Closed sbilharz closed 3 years ago
thanks ❤️
Wow, that was fast ;-)
Always a pleasure!
It was an easy review with such a focused change and great spec.
The PDF spec does NOT allow a bare CR between the stream token and its data.
This is because the data may start with LF: how can you tell whether the LF is part of CRLF or the start of the data?
See 7.3.8.1 NOTE 2 in the PDF spec at: https://www.adobe.com/content/dam/acom/en/devnet/pdf/pdfs/PDF32000_2008.pdf
However, it looks like the order of checks in the code will ensure that a bare CR is only accepted if the next character is not LF. This is not allowed by the spec, but at least the patch should not result in losing the first byte of the data.

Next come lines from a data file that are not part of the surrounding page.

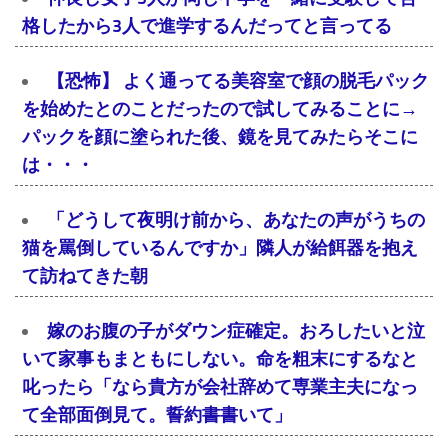
格したから3人で進学するんだってと言ってる
【恐怖】 よく通ってる美容室で顔の脱毛パック
を始めたとのことだったので試してみることに→
パックを顔に塗られた後、鏡を見てみたらそこに
は・・・
「どうして夜明け前から、あなたの声がうちの
猫を罵倒しているんですか」隣人が給餌器を抱え
て訪ねてきた朝
嫁のお腹の子がダウン症確定。おろしたいと泣
いて家事もまともにしない。命を粗末にするなと
叱ったら「なら貴方が会社辞めて専業主夫になっ
て全部面倒見て。誓約書書いて」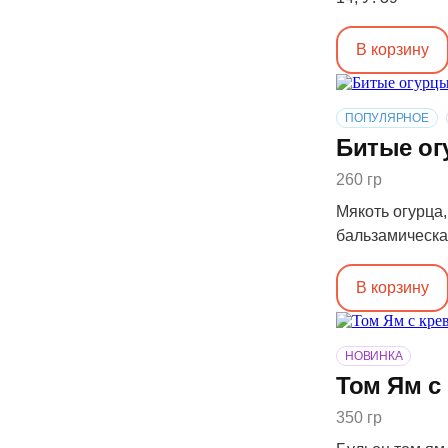
В корзину
ПОПУЛЯРНОЕ
Битые о
260 гр
Мякоть огурца,
бальзамическая 
В корзину
НОВИНКА
Том Ям с
350 гр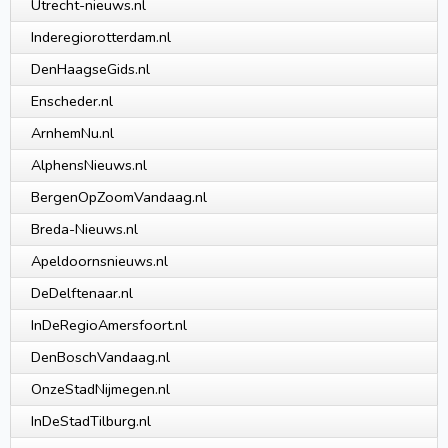
Utrecht-nieuws.nl
Inderegiorotterdam.nl
DenHaagseGids.nl
Enscheder.nl
ArnhemNu.nl
AlphensNieuws.nl
BergenOpZoomVandaag.nl
Breda-Nieuws.nl
Apeldoornsnieuws.nl
DeDelftenaar.nl
InDeRegioAmersfoort.nl
DenBoschVandaag.nl
OnzeStadNijmegen.nl
InDeStadTilburg.nl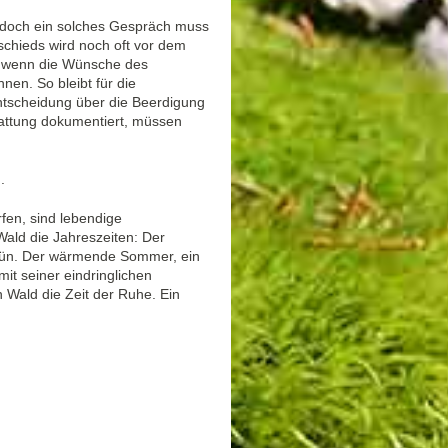
 doch ein solches Gespräch muss
chieds wird noch oft vor dem
n, wenn die Wünsche des
nen. So bleibt für die
Entscheidung über die Beerdigung
stattung dokumentiert, müssen
g
.
fen, sind lebendige
ald die Jahreszeiten: Der
 Grün. Der wärmende Sommer, ein
it seiner eindringlichen
 Wald die Zeit der Ruhe. Ein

It might be better to make this permissive behaviour optional, so invalid PDFs can be detected.
Damn, you are right. I didn't check the spec, I just had a PDF from the wild that was perfectly openable by all viewers I had in my reach but would crash pdf-reader. Not sure what to do now yet.

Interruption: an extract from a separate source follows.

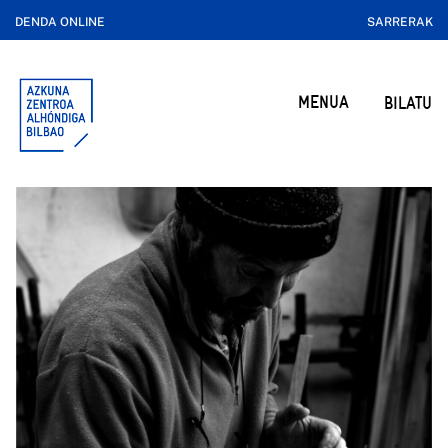
DENDA ONLINE
SARRERAK
MENUA
BILATU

Note that the test file (content_stream_cr_only.pdf) uses LF for EOL apart from after the stream and endstream tokens. This seems very unlikely in the wild - does your failing example have this characteristic? Is it public?
However it does open OK in the viewers that I tried, so it looks like they are quite permissive.

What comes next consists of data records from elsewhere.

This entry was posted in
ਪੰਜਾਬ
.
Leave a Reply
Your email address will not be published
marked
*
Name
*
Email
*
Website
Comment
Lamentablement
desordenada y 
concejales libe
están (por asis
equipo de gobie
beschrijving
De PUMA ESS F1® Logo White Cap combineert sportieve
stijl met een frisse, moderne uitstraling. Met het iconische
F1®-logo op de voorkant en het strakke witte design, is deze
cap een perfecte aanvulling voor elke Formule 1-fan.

I suggest making this permissive behaviour optional if possible.
Note that the test file (content_stream_cr_only.pdf) uses LF for EOL apart from after the stream and endstream tokens. This seems very unlikely in the wild - does your failing example have this characteristic? Is it public?
It does not. It uses bare \r
s as EOL everywhere. Unfortunately it isn't public so I can't share it. That's why I built the test file where I just wanted to quickly reproduce the error which occurred exactly when parsing a stream, because the /Length
attribute ignored the LF char but pdf-reader didn't.
However it does open OK in the viewers that I tried, so it looks like they are quite permissive.
That's why I didn't even consider it to be invalid.
I suggest making this permissive behaviour optional if possible.
Possible, of course. But at a price, of course. We would need to drag this option value along all from the top to the bottom, wouldn't we? Or introduce some global state.
Do you have a concrete use case to detect invalid PDF files that are perfectly viewable by all readers?
Is is possible to publish the name of the software that created the PDF?
Also, if the intention is to provide a test case to mimic the private file, maybe that should use CR everywhere too. [AFAICT a bare CR is valid as an EOL everywhere -- except after stream, where it is ambiguous.]
My general approach to this library has been "If acrobat can open it, then we probably should too".
Nearly every bug report is a version of "I can open this PDF in acrobat/evince/preview, but the gem raises an exception", and I can't bring myself to be pure enough to reply with "I implement the spec, so I won't fix your exception".
An opt-in strict parsing mode might be interesting? I wonder at the use case for it, other than validating a PDF against the spec.
Updating the comments in lib/pdf/reader/buffer.rb
might be interesting, to clarify which behaviour is off-spec but included for compatibility.
Is is possible to publish the name of the software that created the PDF?
The original file seems to be created by "HP Scan". This is the /Info
object from the trailer:
{:Keywords=>"", :Creator=>"HP Scan", :CreationDate=>"D:20210912101258-08'00'", :ModDate=>"D:20210912101258-08'00'", :Author=>"", :Producer=>"HP Scan Extended Application", :Title=>"", :Subject=>""}
As the EOL character is always only CR I suppose this was done on a Mac (?)
Some more explanations:
The file contains several scanned images that couldn't be opened by pdf-reader because of the bare CRs after the stream
keywords. They would not be skipped and thus the last byte of the actual stream would not be read, which lead to the following error when the parser tried to look for the endstream
keyword next:
PDF::Reader::MalformedPDFError (PDF malformed, expected 'endstream' but found 0 instead)
I am not sure why it says found 0
as the last byte of the stream is actually 0xD9 but I suppose that is a different issue. The /Length
provided in the dictionary for the stream is set correctly (assuming the CR is skipped).
I think updating the comments is a good idea. The strict-parsing option still lacks a proper use case from my perspective. At least for the systems where I use pdf-reader, the input PDF files always come from customers who don't have a clue what the creating software does, let alone have the ability to alter it. So my goal is to just make things work for them whenever I can.
It is valid to delimit the stream content from the stream/endstream keywords with only a CR instead of CRLF or LF. pdf-reader would crash in some cases until this change, as shown by the test case.